Back in 2024, outgoing National Ballet principal dancer Guillaume Côté, teaming with director Robert LePage, landed on Hamlet as the ideal artistic showcase for both Côté’s prodigious dance talents and LePage’s legendary aesthetic sensibilities. While not a National Ballet production proper, The Tragedy of Hamlet: Prince of Denmark was deliberately and well-timed to premiere just around the time Côté was saying his farewells to his long-time N.B. collaborators.
As we wrote at the time, the Côté/LePage Hamlet is a triumph, distilling the essence of one of Shakespeare’s greatest works into a roughly two-hour dance showcase. Remounted now at the same venue where it debuted, Toronto’s Elgin and Winter Garden Theatre, Hamlet remains an impressive piece – and yet another reason to herald the successes of both of these Canadian creative titans.

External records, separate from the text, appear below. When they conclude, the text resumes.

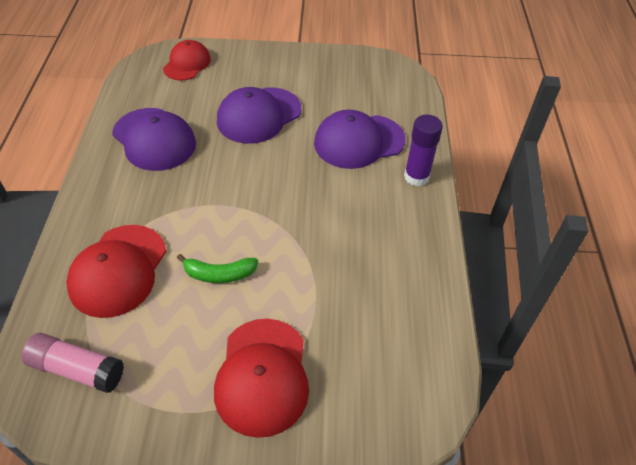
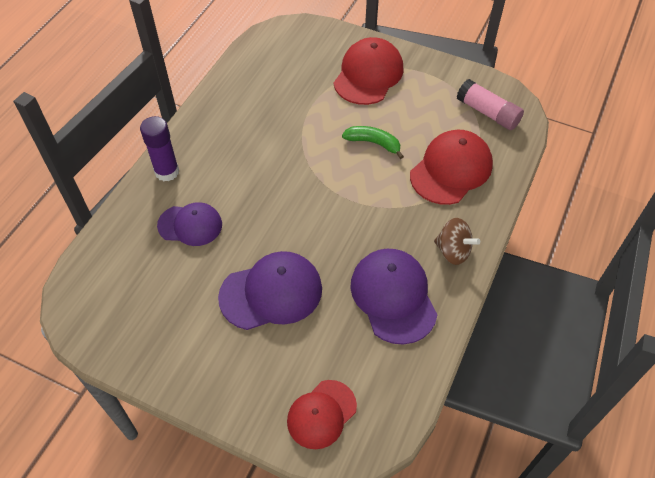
camera: 155 degrees left, 5 degrees up
(105, 188) = (453, 251): none -> brown spinning top
(359, 141) = (190, 225): purple cap -> purple cap, size x0.66

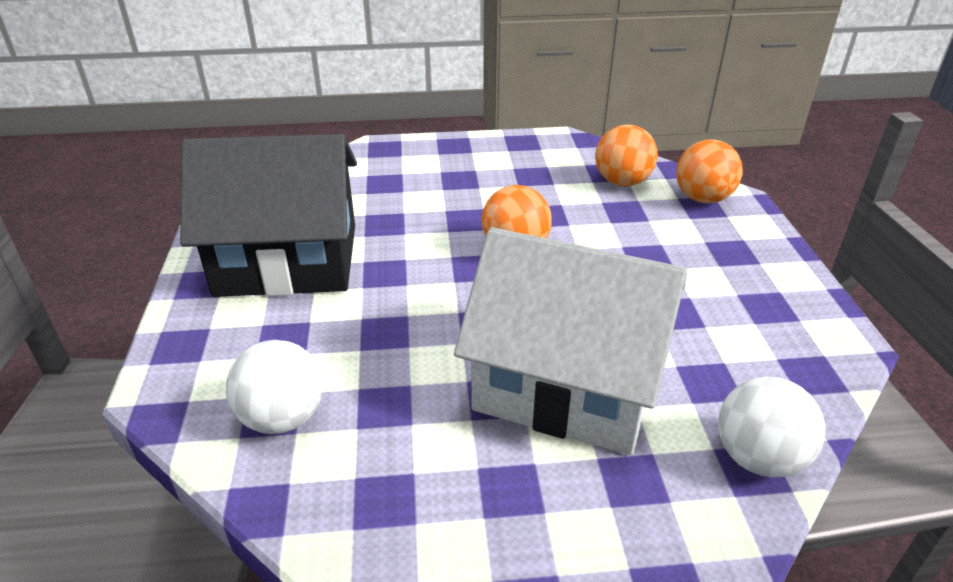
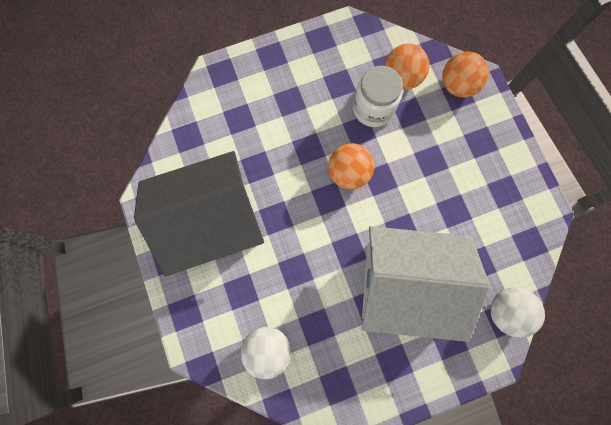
camera: 15 degrees left, 40 degrees up
(573, 200) = (373, 109): none -> white jar

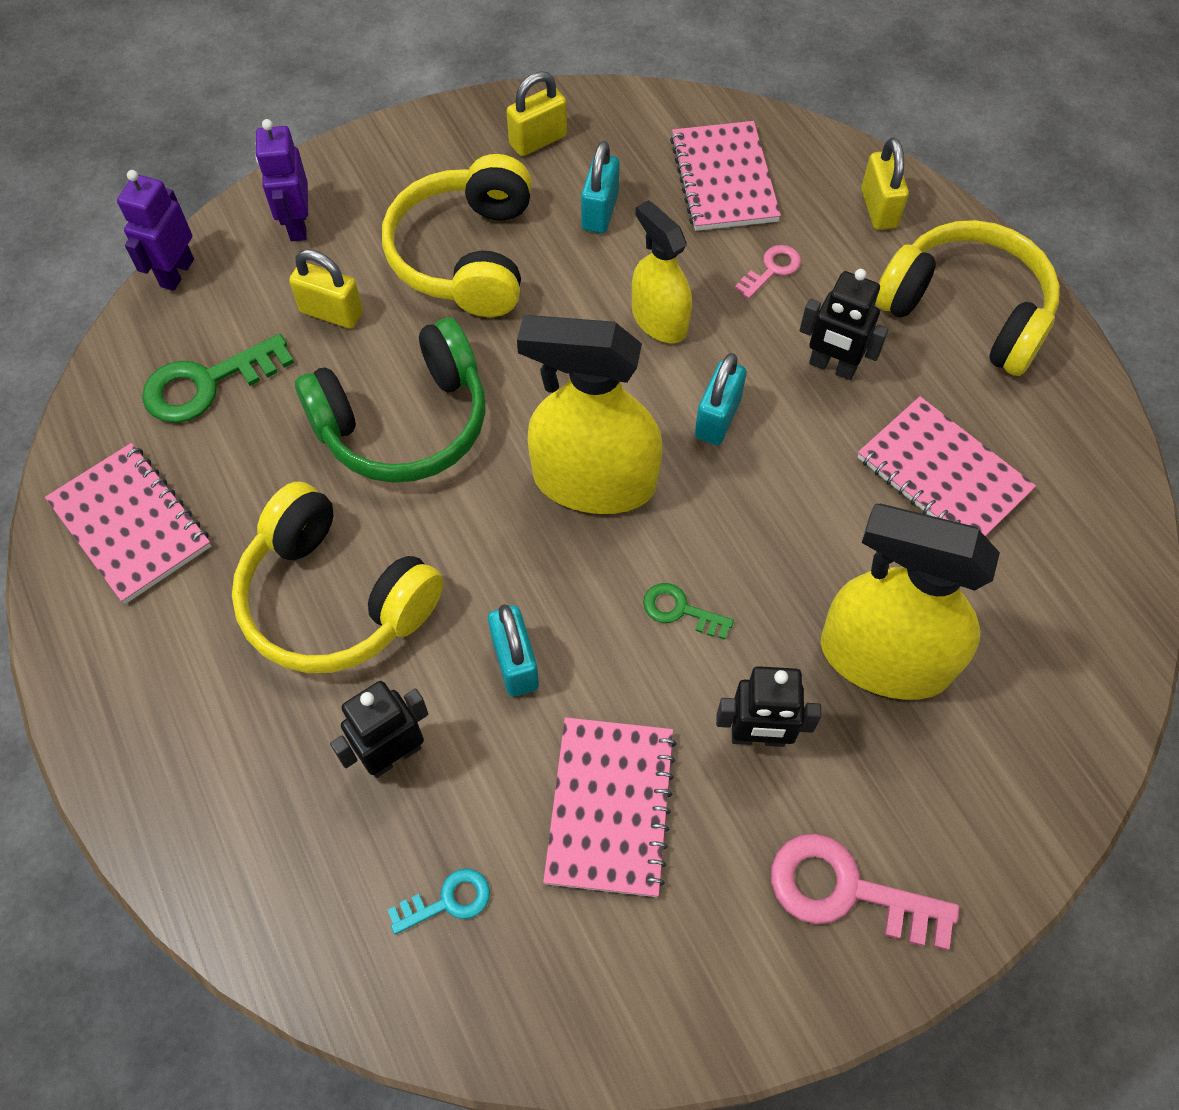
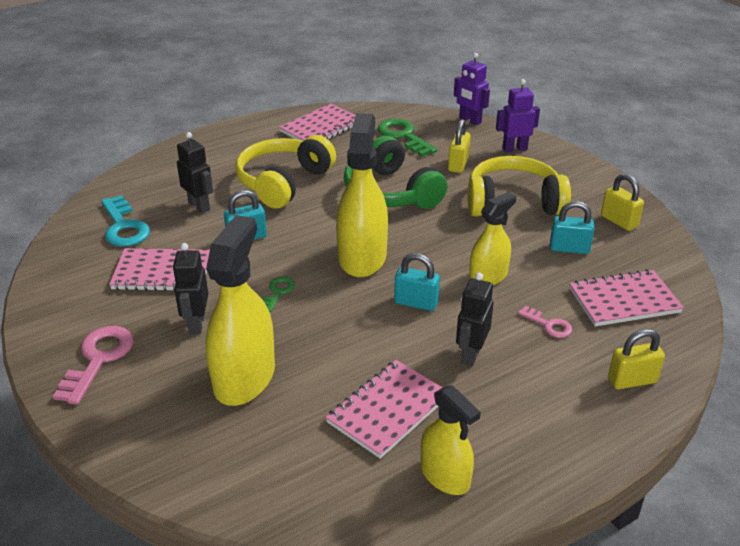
camera: 85 degrees right, 25 degrees down
(176, 273) = (470, 120): purple robot -> purple robot turned 150 degrees counterclockwise
(448, 901) = (124, 227): turquoise key -> turquoise key, size x1.82
(966, 311) = (545, 429): yellow headphones -> none
(1049, 424) = (445, 475): none -> yellow spray bottle

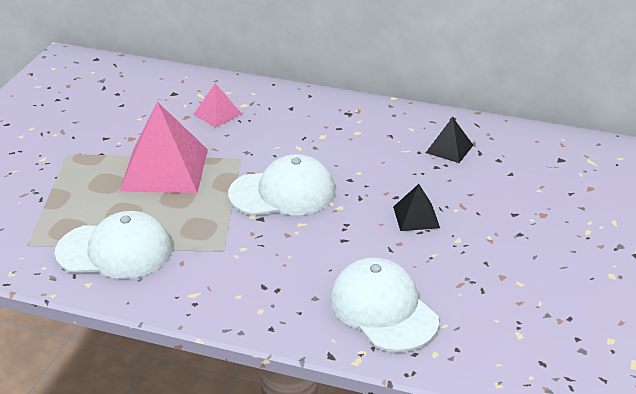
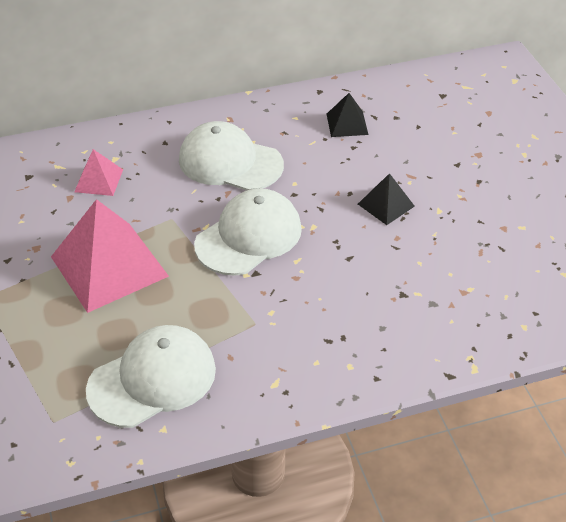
camera: 35 degrees left, 10 degrees up
(383, 309) = (447, 308): white cap -> white cap (230, 162)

Hamlet marks the second collaboration between Lepage and Côté after their 2018 Norman McLaren tribute, Frame By Frame, which paid tribute to that celebrated Canadian filmmaker, and in particular his contributions to filmed dance.
This time out, Lepage/Côté gave themselves the unenviable task of translating one of the great English-language works into a (nearly) wordless dance performance. While there is, of course, precedent – see the National Ballet’s own Winter’s Tale – the ballet is necessarily working in a very different space, evoking a familiar narrative rather than properly retelling it. Happily, then, this Hamlet applies a wonderful visual language – specifically, Lepage’s well-established style – with shadowplay, ever-shifting sets, and nifty optical illusions, like the pure blue rippling sheet which serves as the brook in which Ophelia drowns.

That said, audiences may be surprised to discover this is basically a faithful adaptation of Hamlet, albeit without Shakespeare’s dialogue. The familiar plot beats are mostly landed upon (with a few omissions that will not likely be missed by most theatregoers), and the cast – Côté and then Kealan McLaughlin (April 26 matinee) as Hamlet; Sonia Rodriguez as Gertrude; Robert Glumbek as the villainous Claudius – are uniformly excellent. (Glumbek among several dancers returning from the 2024 production.)
Lepage is rightly acclaimed as one of Canada’s most inventive theatre directors, earning worldwide acclaim for his Cirque du Soleil productions and an award-winning revamp of Wagner’s The Ring Cycle for the Metropolitan Opera. Côté, for his part, is a multi-award-winning dancer who retired from the National Ballet in 2025, following a sterling twenty-six-year career playing nearly all the principal roles in the repertoire.

The one failing of this Hamlet is the score. Ballets may live and die on their choreography, but a weak soundtrack can still undermine what’s otherwise a beautiful spectacle. We continue to hold that the Hamlet score, from composer John Gzowski, is ill-suited for the piece: overly melodramatic, lacking in nuance.
That said, it’s wonderful to have gotten a chance to see this Hamlet again, and we can’t wait to see what Côté/Lepage’s next collaboration looks like.